Lawmakers give New York Governor Andrew Cuomo deadline in impeachment inquiry – .

Lawmakers give New York Governor Andrew Cuomo deadline in impeachment inquiry – .

ALBANY, NY – State lawmakers told New York Gov. Andrew Cuomo on Thursday that their ongoing investigation into his conduct in office was nearing completion and gave him an Aug. 13 deadline to provide further evidence as they were heading into what seemed to be an increasingly inevitable impeachment battle.

Since March, the Assembly Judiciary Committee has been investigating whether there are grounds to impeach the Democratic governor over allegations of sexual harassment, misleading the public about COVID-19 outbreaks in nursing homes and using the government resources and personnel for its $ 5 million book contract.

In a letter sent Thursday, the law firm leading the investigation, Davis Polk & Wardwell, reminded Cuomo’s legal team that it has subpoenaed certain documents and expects “full compliance of the governor ”, but his response time was almost up.

“We are writing to let you know that the Committee’s investigation is drawing to a close and that the Assembly will soon be considering possible articles of indictment against your client,” they wrote. “Accordingly, we invite you to provide any additional evidence or written submission that you would like the Committee to consider before the end of its work. “

The letter was made public by Assembly Judiciary Committee Chairman Charles Lavine, a Democrat from Long Island.

Cuomo spokesman Rich Azzopardi said in a statement that the governor will cooperate.

“The Assembly said it was conducting a full and thorough review of the complaints and provided the governor and his team with an opportunity to present the facts and their views,” he wrote. “The governor appreciates the opportunity.

The Judicial Commission has set its next meeting on the matter for Monday.

Findings of an independent investigation overseen by state attorney general Letitia James, released earlier this week, said Cuomo sexually harassed at least 11 women and his administration retaliated against at least the one of them for making his allegations public.

Cuomo has denied making inappropriate sexual advances and insists the findings do not reflect the facts. He has resisted numerous calls for his resignation from most of New York’s main Democrats and national figures like President Joe Biden.

The governor has not made himself available to reporters since the report was released on Tuesday and has not appeared in public. Photos published by the New York Post showed him working out on Thursday from a lounge chair by the pool at the Executive Mansion in Albany.

His office continued to produce press releases on various administrative initiatives, as if to give the impression that Cuomo was continuing to rule as usual, but his political isolation was clear.

At least 97 of the 150 assembly members have said they will impeach Cuomo if he does not resign, according to an Associated Press tally based on interviews and public statements. Only a simple majority is needed to start an impeachment trial.

When asked if Cuomo could try to haggle out of impeachment or call for it, Sen. Brad Hoylman, a Democrat from New York, said there was no way for it.

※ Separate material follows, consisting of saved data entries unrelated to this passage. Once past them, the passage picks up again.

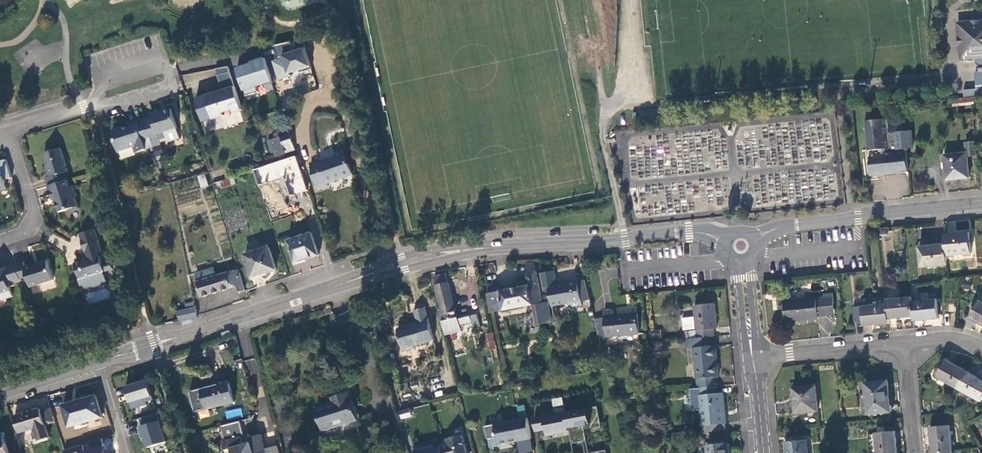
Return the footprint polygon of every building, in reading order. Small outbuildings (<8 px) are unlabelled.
[(957,19),(961,55),(974,55),(975,60),(976,61),(977,62),(978,67),(974,68),(975,84),(962,85),(963,95),(981,93),(981,17),(957,19)] [(276,59),(271,60),(276,77),(310,68),(305,46),(292,50),(290,41),(272,46),(276,59)] [(264,57),(233,66),(242,96),(255,92),(254,89),(272,84),(264,57)] [(229,69),(216,72),(218,79),(230,75),(229,69)] [(230,75),(218,79),(223,93),(227,92),(235,89),(230,75)] [(217,95),(206,98),(213,122),(224,118),(222,112),(232,109),(234,115),(243,112),(235,89),(227,92),(227,95),(218,98),(217,95)] [(152,119),(145,121),(150,140),(158,138),(157,135),(165,132),(167,138),(168,142),(180,138),(177,129),(178,128),(172,111),(159,115),(159,113),(151,115),(152,119)] [(656,111),(641,113),(642,120),(657,119),(656,111)] [(908,171),(906,148),(913,147),(911,130),(905,130),(904,122),(889,124),(889,119),(886,117),(863,120),(867,150),(874,149),(875,153),(869,154),(871,174),(908,171)] [(143,142),(150,140),(145,121),(130,126),(131,128),(125,130),(123,129),(113,132),(115,141),(114,142),(117,152),(133,147),(135,155),(146,151),(146,150),(143,142)] [(159,140),(167,138),(165,132),(157,135),(158,138),(159,140)] [(290,137),(271,143),(276,157),(295,151),(290,137)] [(158,138),(150,140),(143,142),(146,150),(161,145),(159,140),(158,138)] [(978,154),(976,142),(967,143),(969,156),(978,154)] [(351,175),(344,149),(335,152),(337,158),(320,163),(319,160),(311,163),(318,190),(328,187),(327,182),(351,175)] [(46,181),(47,187),(66,182),(64,175),(68,174),(61,150),(44,156),(47,166),(45,168),(49,179),(46,181)] [(970,178),(968,153),(946,156),(949,180),(970,178)] [(278,179),(283,196),(305,190),(296,156),(252,168),(257,185),(278,179)] [(200,188),(207,186),(205,174),(197,176),(200,188)] [(217,189),(234,185),(232,178),(216,182),(217,189)] [(69,189),(67,181),(66,182),(47,187),(50,197),(53,197),(58,214),(66,212),(71,214),(78,212),(75,201),(76,198),(73,188),(69,189)] [(965,232),(940,235),(941,245),(943,256),(967,254),(965,232)] [(312,236),(290,243),(296,264),(318,257),(312,236)] [(99,242),(84,247),(88,256),(85,261),(74,265),(76,272),(83,283),(96,279),(95,275),(105,273),(101,257),(103,256),(99,242)] [(920,267),(943,264),(943,256),(941,245),(918,247),(920,267)] [(269,249),(246,256),(253,277),(275,271),(269,249)] [(23,264),(16,266),(20,280),(28,278),(31,289),(53,282),(48,263),(34,266),(34,265),(24,268),(23,264)] [(526,265),(528,273),(536,272),(534,264),(526,265)] [(21,283),(20,280),(16,266),(0,270),(0,302),(13,298),(10,289),(15,288),(14,285),(21,283)] [(196,272),(199,281),(216,276),(213,267),(196,272)] [(239,291),(245,290),(239,269),(216,276),(199,281),(197,281),(201,295),(237,286),(239,291)] [(554,269),(540,272),(544,290),(550,294),(552,302),(582,297),(578,280),(557,284),(554,269)] [(492,314),(498,313),(533,306),(542,304),(542,303),(544,302),(546,301),(547,299),(546,297),(544,295),(541,296),(536,272),(528,273),(530,285),(501,290),(499,283),(486,285),(492,314)] [(439,310),(444,334),(449,333),(448,328),(471,323),(473,329),(479,327),(476,315),(451,320),(451,318),(456,317),(445,274),(434,277),(442,309),(439,310)] [(585,278),(578,280),(582,299),(590,297),(585,278)] [(822,298),(783,302),(785,322),(817,319),(817,317),(824,316),(823,305),(832,304),(831,293),(822,294),(822,298)] [(886,319),(911,316),(909,302),(909,296),(884,299),(884,304),(886,319)] [(583,303),(582,297),(552,302),(552,305),(570,302),(575,305),(583,303)] [(936,299),(909,302),(911,316),(912,321),(938,318),(936,299)] [(981,324),(981,301),(978,299),(968,317),(981,324)] [(533,306),(535,314),(549,312),(548,303),(542,304),(533,306)] [(834,315),(832,304),(823,305),(824,316),(834,315)] [(863,326),(887,323),(886,319),(884,304),(861,307),(863,326)] [(684,332),(684,339),(685,339),(692,338),(713,337),(712,330),(715,329),(712,305),(693,307),(694,317),(680,318),(681,329),(695,328),(695,330),(684,332)] [(854,322),(862,321),(861,307),(852,308),(854,322)] [(194,309),(179,313),(181,322),(196,317),(194,309)] [(433,340),(424,309),(414,311),(417,325),(397,330),(402,350),(406,350),(415,348),(415,345),(433,340)] [(603,317),(595,318),(599,335),(605,334),(605,336),(614,335),(614,336),(638,333),(636,313),(612,315),(611,309),(602,310),(603,317)] [(537,325),(551,323),(549,312),(535,314),(537,325)] [(692,338),(697,388),(713,387),(713,378),(717,378),(714,346),(709,347),(708,340),(713,339),(713,337),(692,338)] [(937,377),(958,388),(967,371),(946,359),(937,377)] [(967,371),(958,388),(981,401),(981,398),(981,379),(967,371)] [(201,409),(240,399),(234,378),(225,381),(225,384),(208,388),(207,386),(196,388),(201,409)] [(155,398),(149,379),(128,386),(134,408),(149,403),(148,400),(155,398)] [(891,410),(888,380),(866,382),(869,412),(891,410)] [(818,411),(816,385),(793,387),(796,413),(818,411)] [(355,420),(350,387),(333,389),(335,398),(312,402),(316,425),(355,420)] [(714,395),(713,387),(697,388),(701,426),(725,424),(722,394),(714,395)] [(103,419),(96,397),(65,405),(71,428),(103,419)] [(552,407),(563,405),(561,397),(551,399),(552,407)] [(567,412),(570,431),(573,443),(584,441),(581,426),(601,422),(598,406),(566,412),(567,412)] [(46,424),(54,421),(50,407),(41,409),(46,424)] [(41,409),(41,408),(15,415),(19,433),(34,429),(37,439),(49,435),(46,424),(41,409)] [(241,408),(225,411),(226,418),(242,416),(241,408)] [(413,410),(403,412),(405,420),(415,417),(413,410)] [(169,441),(160,412),(142,418),(144,425),(141,426),(144,438),(148,436),(151,446),(169,441)] [(567,412),(535,418),(537,431),(547,429),(548,435),(570,431),(567,412)] [(528,418),(485,426),(488,438),(498,436),(499,447),(512,444),(511,442),(532,438),(528,418)] [(223,425),(226,440),(224,440),(226,449),(232,448),(233,452),(268,452),(267,452),(263,434),(251,437),(252,443),(244,444),(242,436),(245,436),(242,421),(223,425)] [(930,425),(932,450),(952,448),(950,423),(930,425)] [(878,452),(897,452),(895,428),(876,431),(878,452)] [(447,439),(448,443),(441,445),(441,447),(443,452),(467,452),(462,436),(447,439)] [(62,448),(63,452),(109,452),(106,439),(62,448)] [(787,452),(808,452),(807,440),(785,441),(787,452)] [(706,452),(727,452),(726,444),(705,446),(706,452)]
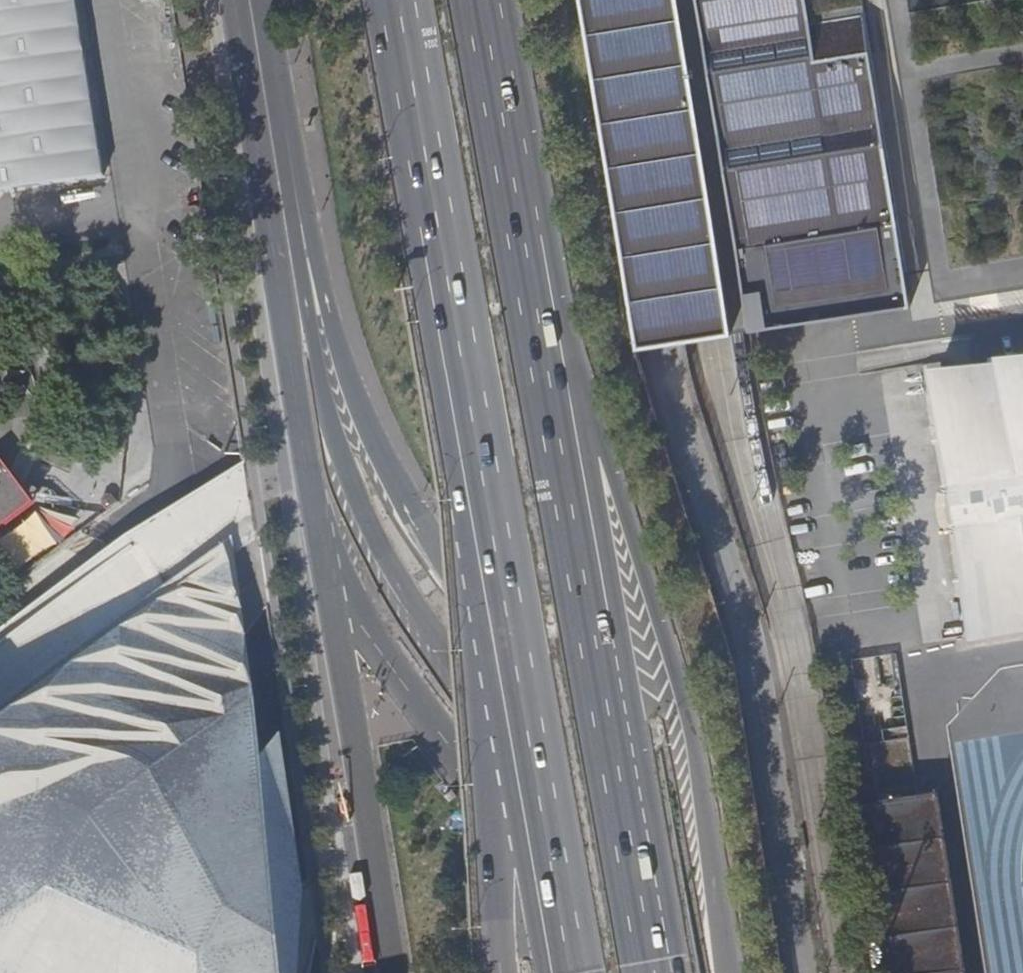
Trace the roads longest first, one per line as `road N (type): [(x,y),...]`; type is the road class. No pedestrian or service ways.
road 1 (primary): [(682,972),(657,850),(602,748),(409,511),(372,446),(323,301),(285,131)]
road 2 (primary): [(621,972),(596,865),(567,807),(437,641),(340,459),(304,293),(285,131)]
road 3 (trunk): [(728,972),(711,862),(597,397),(522,175)]
road 4 (trunk): [(663,972),(522,175)]
road 5 (trunk): [(446,203),(581,972)]
road 6 (trunk): [(446,203),(506,972)]
road 7 (primary): [(236,0),(327,575)]
road 8 (primary): [(327,575),(532,858),(552,972)]
road 9 (primary): [(327,575),(391,972)]
road 10 (trunk): [(411,0),(446,203)]
road 11 (trunk): [(522,175),(492,0)]
road 12 (primary): [(285,131),(265,0)]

“I know the political animal he is. I’m sure if he could do it he would, but I don’t think anyone is talking to him, ”he said. “He’s someone who is politically stuck with nowhere to go but through the door. The sooner he comes to that realization, the better. “

Dozens of lawmakers have told The Associated Press in recent days that they fear Cuomo is too distracted to lead.

On Thursday afternoon, state education commissioner Betty Rosa sent a letter to state health commissioner suggesting the administration had let the scandal hamper important policy decisions about the reopening of schools during the COVID-19 pandemic.

Health Commissioner Howard Zucker had announced earlier today that the state would not release long-promised reopening guidelines and would instead leave the matter to local school districts. Rosa asked him to reconsider.

“The circumstances surrounding the Executive Chamber this week should not prevent the health ministry from exercising its responsibilities to the public, as the governor’s office has been promising for months,” his department said in a press release.

District attorneys for Manhattan counties, suburbs of Westchester and Nassau and the state capital of Albany said they requested investigative documents from the investigation to see if any of the allegations could lead to criminal charges.

Oswego County District Attorney Greg Oakes added to the list of interested prosecutors on Thursday, telling WSYR-TV he would begin investigating an incident involving a woman who testified that Cuomo ran two fingers over her chest and grazed the area between her shoulder and her breasts at a conservation event in the upstate in May 2017.

One of Cuomo’s accusers said he groped his chest. Others said he gave them unwanted kisses or touched parts of their bodies in a way that made them uncomfortable.

Assembly Speaker Carl Heastie said the Assembly Judiciary Committee would first complete its investigation “as quickly as possible” before the chamber votes on the articles of impeachment.

But it is far from clear how long it will take: several members of the judiciary committee estimate weeks or even a month.

Clark asked legislative leaders if the Assembly could submit articles of impeachment on harassment first and add more conclusions later. But committee member Tom Abinanti, a Democrat, said he supported waiting for the investigation to be completed and writing full articles that could withstand legal scrutiny.


Associated Press editors David Klepper in Providence, Rhode Island, and Mike Catalini in Trenton, New Jersey, contributed to the report.